Me, digitallyThe short version: on Xbox Live, the online network that allows you to play games and connect with friends via your Xbox 360 over the internet, you have an avatar. This avatar is a digital representation of yourself and is actually used in some games to represent your character. For example, in Guitar Hero 5, my avatar is on stage rocking out with a bass guitar (along with Magdalena, and any other friends I might be playing with).

With the introduction of avatars a few years ago, Microsoft gave users the ability to customize not only the physical appearance (sex, face, height etc) but also let you dress for success. You’ll notice that my avatar has a beard and kinda looks like me, and wears a Cleveland Indians hat, jeans Adidas sneakers and a black hoodie. Or, if you’re viewing this after September 15th, 2010, I could be wearing something entirely different. That’s also important to note: I actually take the time to change how I look online if I get bored, or no longer think that my mini-me represents me accurately anymore. According to the last paragraph in Randy’s excellent article about the Avatar Marketplace, he does the same thing too. I bet a fair few people do.

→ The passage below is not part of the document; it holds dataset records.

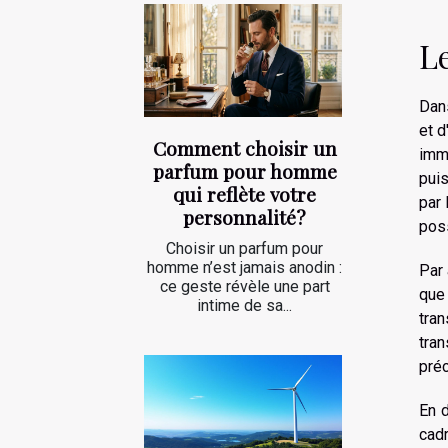
Le
Dans
et d
Comment choisir un
immo
parfum pour homme
puis
qui reflète votre
par 
personnalité?
poss
Choisir un parfum pour
homme n’est jamais anodin :
Par 
ce geste révèle une part
que 
intime de sa...
tra
tra
préc
En d
cadr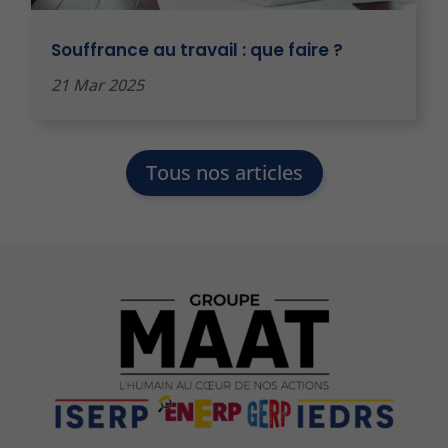
Souffrance au travail : que faire ?
21 Mar 2025
Tous nos articles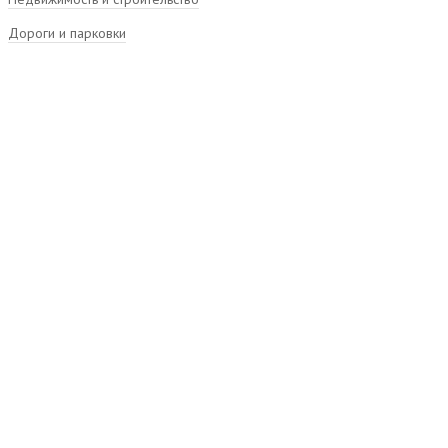
Дороги и парковки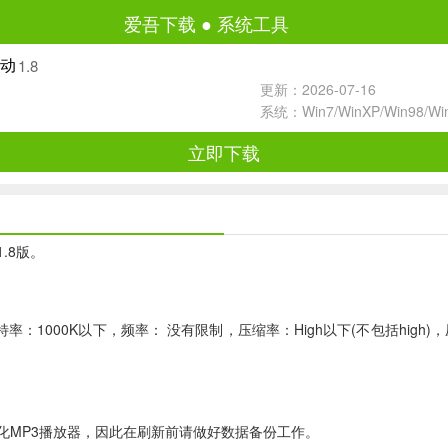
爱吾下载
●
系统工具
1.8
驱动
更新：2026-07-16
系统：Win7/WinXP/Win98/W
立即下载
1.8版。
1000K以下，频率： 没有限制，压缩率：High以下(不包括high)，
MP3播放器，因此在刷新前请做好数据备份工作。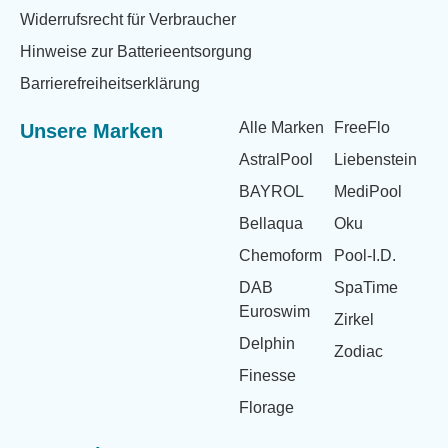
Widerrufsrecht für Verbraucher
Hinweise zur Batterieentsorgung
Barrierefreiheitserklärung
Alle Marken
FreeFlo
Unsere Marken
AstralPool
Liebenstein
BAYROL
MediPool
Bellaqua
Oku
Chemoform
Pool-I.D.
DAB
SpaTime
Euroswim
Zirkel
Delphin
Zodiac
Finesse
Florage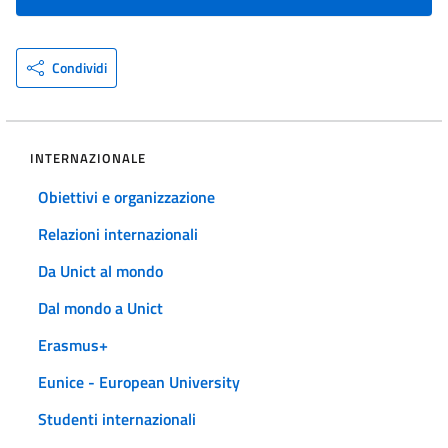
Condividi
INTERNAZIONALE
Obiettivi e organizzazione
Relazioni internazionali
Da Unict al mondo
Dal mondo a Unict
Erasmus+
Eunice - European University
Studenti internazionali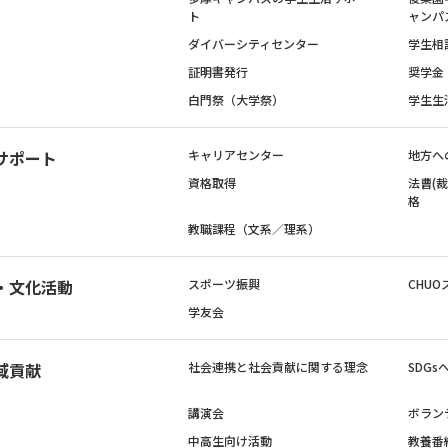
ト
ャンパ
ダイバーシティセンター
学生相
証明書発行
奨学金
白門祭（大学祭）
学生生
サポート
キャリアセンター
地方へ
資格取得
法曹(
格
教職課程（文系／理系）
・文化活動
スポーツ振興
CHUO
学友会
域貢献
社会連携と社会貢献に関する理念
SDG
講演会
ボラン
中高生向け活動
教養番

Here’s my idea, which is actually two ideas rolled into one. I would like the ability to dress my avatar how I like, then click a button and purchase those clothes in real life. Conversely, I’d like to buy some new clothes in real life, and receive an Xbox code that I can use to unlock the digital equivalent online.

Considering Microsoft have arrangements with a lot of recognized brands already, including Adidas, Quicksilver, Diesel, Burton and Roxy, as well as the facilities to enable online trade (with both real currency and Microsoft Points, the online currency used within Live for micro-transactions), it wouldn’t be much of a leap to connect these up.